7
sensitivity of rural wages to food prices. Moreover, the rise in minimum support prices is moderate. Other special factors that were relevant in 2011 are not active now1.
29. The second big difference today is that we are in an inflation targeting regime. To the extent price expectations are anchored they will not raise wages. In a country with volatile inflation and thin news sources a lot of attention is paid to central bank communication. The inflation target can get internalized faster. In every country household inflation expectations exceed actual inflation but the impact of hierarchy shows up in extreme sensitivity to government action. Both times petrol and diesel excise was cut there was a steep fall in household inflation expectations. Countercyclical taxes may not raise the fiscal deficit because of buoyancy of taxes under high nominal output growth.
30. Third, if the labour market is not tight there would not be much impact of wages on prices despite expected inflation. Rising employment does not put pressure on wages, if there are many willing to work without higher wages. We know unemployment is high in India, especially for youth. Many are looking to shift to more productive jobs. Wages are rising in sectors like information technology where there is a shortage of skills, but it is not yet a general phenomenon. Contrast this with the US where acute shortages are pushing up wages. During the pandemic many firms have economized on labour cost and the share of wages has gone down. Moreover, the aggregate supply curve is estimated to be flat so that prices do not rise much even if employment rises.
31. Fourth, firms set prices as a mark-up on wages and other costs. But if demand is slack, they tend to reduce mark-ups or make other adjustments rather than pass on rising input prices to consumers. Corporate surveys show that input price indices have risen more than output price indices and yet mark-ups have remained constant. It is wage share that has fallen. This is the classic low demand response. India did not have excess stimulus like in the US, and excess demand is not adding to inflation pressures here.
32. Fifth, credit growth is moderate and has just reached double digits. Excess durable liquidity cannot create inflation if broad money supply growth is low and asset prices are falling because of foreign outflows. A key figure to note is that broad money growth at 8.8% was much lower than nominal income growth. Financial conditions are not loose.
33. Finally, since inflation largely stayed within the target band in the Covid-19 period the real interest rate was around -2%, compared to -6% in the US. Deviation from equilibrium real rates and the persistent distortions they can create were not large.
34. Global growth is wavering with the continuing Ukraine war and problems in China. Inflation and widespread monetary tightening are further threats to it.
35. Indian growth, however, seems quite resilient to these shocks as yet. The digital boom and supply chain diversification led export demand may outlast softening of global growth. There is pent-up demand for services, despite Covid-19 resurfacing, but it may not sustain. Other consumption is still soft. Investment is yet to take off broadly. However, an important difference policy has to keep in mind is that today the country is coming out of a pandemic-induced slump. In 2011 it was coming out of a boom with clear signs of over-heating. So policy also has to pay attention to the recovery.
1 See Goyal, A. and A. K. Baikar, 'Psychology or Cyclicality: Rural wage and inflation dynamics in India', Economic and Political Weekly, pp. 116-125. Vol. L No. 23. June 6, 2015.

==

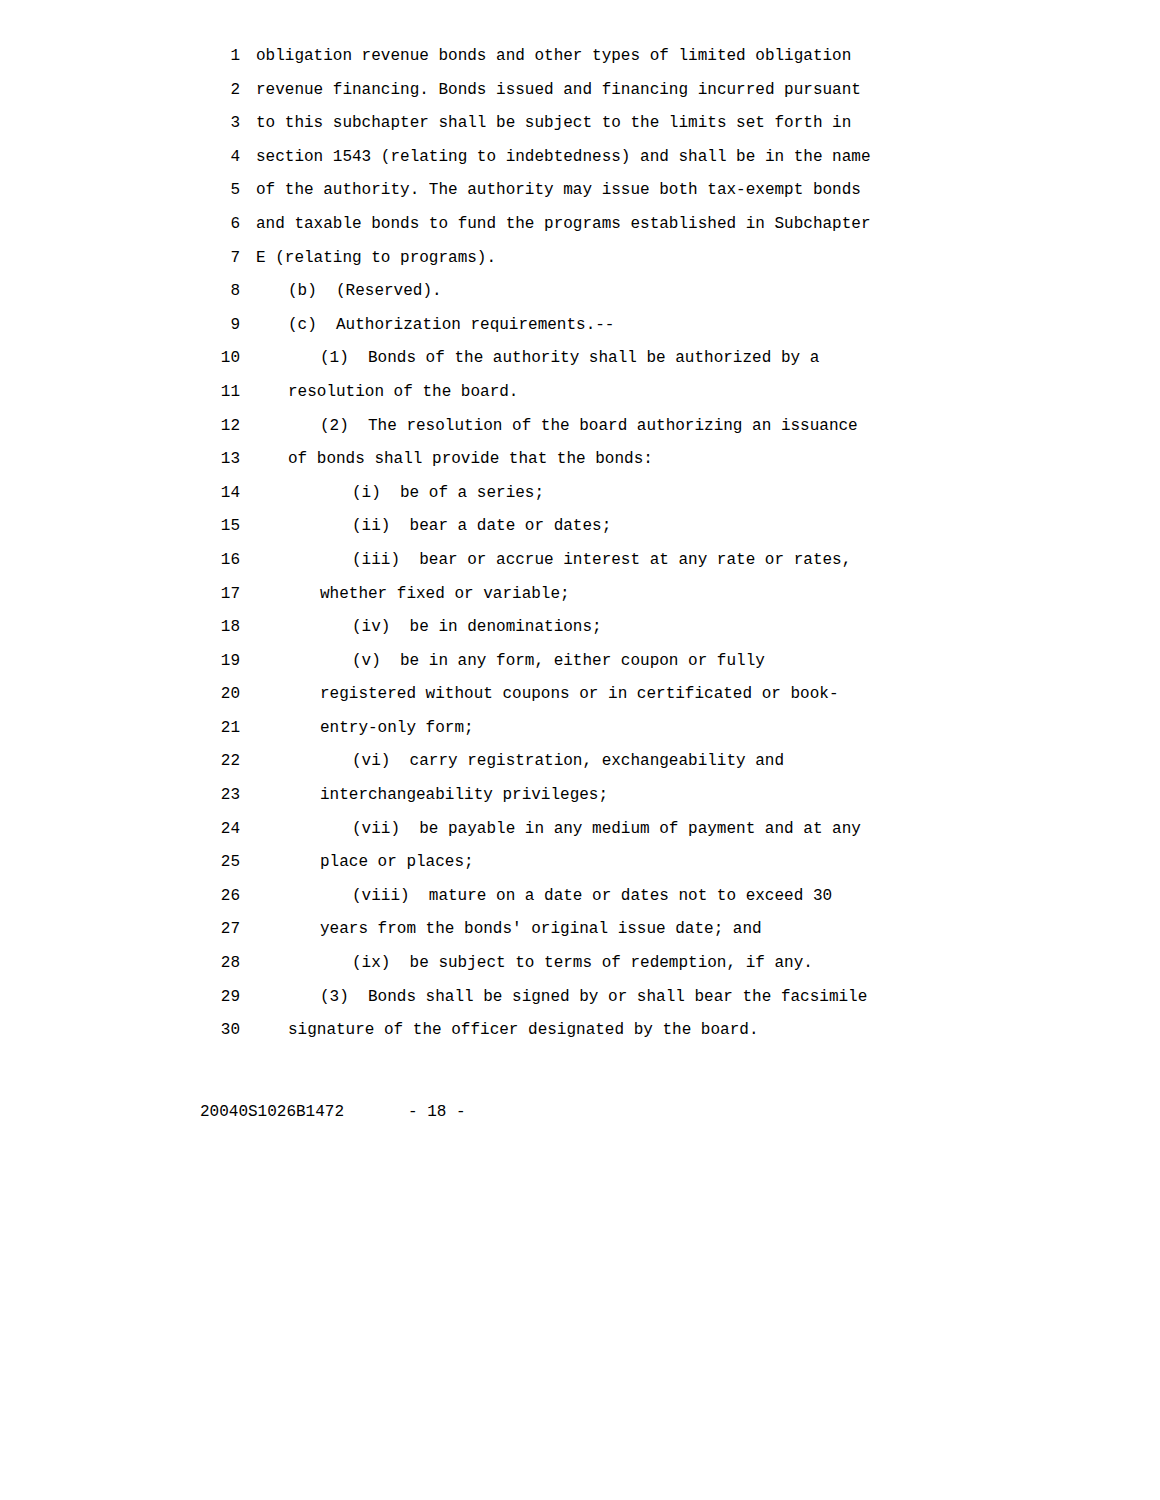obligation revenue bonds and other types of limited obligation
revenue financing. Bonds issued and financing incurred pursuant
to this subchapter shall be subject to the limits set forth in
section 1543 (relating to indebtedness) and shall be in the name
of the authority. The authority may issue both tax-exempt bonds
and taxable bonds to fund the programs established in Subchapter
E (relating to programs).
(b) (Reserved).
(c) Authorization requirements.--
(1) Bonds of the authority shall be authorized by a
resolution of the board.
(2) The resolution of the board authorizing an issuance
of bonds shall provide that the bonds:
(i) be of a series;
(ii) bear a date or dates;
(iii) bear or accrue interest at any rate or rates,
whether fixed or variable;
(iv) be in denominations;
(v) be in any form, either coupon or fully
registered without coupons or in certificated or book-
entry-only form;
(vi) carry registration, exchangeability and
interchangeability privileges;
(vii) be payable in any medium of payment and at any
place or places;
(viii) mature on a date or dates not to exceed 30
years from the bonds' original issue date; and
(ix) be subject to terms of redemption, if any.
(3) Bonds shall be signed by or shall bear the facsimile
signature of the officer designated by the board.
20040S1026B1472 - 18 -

ASSIGNMENT ▸ Which lines in the records above hold the string "dates"? Copy each of them.

ANSWER TO THIS EXERCISE ▸
(ii) bear a date or dates;
(viii) mature on a date or dates not to exceed 30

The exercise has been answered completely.